Human (EBI) replies, July 29, 2010 7:53:51 AM EDT: I have changed a few protein binding annotations to either 'enzyme binding' or 'protein kinase binding'
BP
-All organisms with annotations to GO:0043570 "maintenance of DNA repeat elements": Do we need to request additional child terms to specify the class of DNA repeats?
-Mouse: Is the Msh2 "ATP catabolic process" IMP valid, or is addressed by the "ATPase activity" MF annotation from the same paper?
-Mouse: Please verify the IMP's to GO:0043066 "negative regulation of apoptosis," GO:0043524 "negative regulation of neuron apoptosis," and GO:0006119 "oxidative phosphorylation." Are these valid or just downstream effects?
Questions for ontology curators
-Does "DNA-dependent ATPase activity" has_part "DNA binding activity"?
-Does "ATPase activity" has_part "magnesium ion binding"?

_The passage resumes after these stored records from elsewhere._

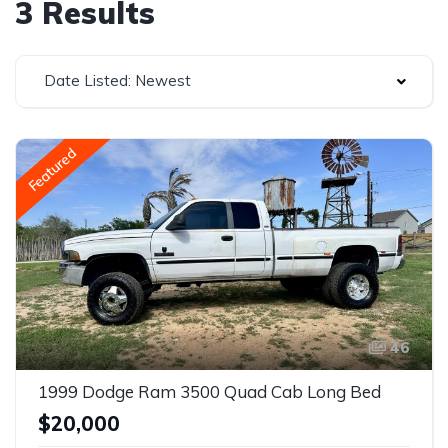
3 Results
Date Listed: Newest
Featured
46
1999 Dodge Ram 3500 Quad Cab Long Bed
$20,000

Added NOTs to reflect the loss of DNA repair functionality for MSH4/5 complex.  Also added NOTs to reflect problematic tree location of MSH1 clade.
MSL, updated 2010 Dec 16
PDT, 2011 June 13

# REFERENCE
Annotation inferences using phylogenetic trees
The goal of the GO Reference Genome Project, described in PMID 19578431, is to provide accurate, complete and consistent GO annotations for all genes in twelve model organism genomes. To this end, GO curators are annotating evolutionary trees from the PANTHER database with GO terms describing molecular function, biological process and cellular component. GO terms based on experimental data from the scientific literature are used to annotate ancestral genes in the phylogenetic tree by sequence similarity (ISS), and unannotated descendants of these ancestral genes are inferred to have inherited these same GO annotations by descent. The annotations are done using a tool called PAINT (Phylogenetic Annotation and INference Tool).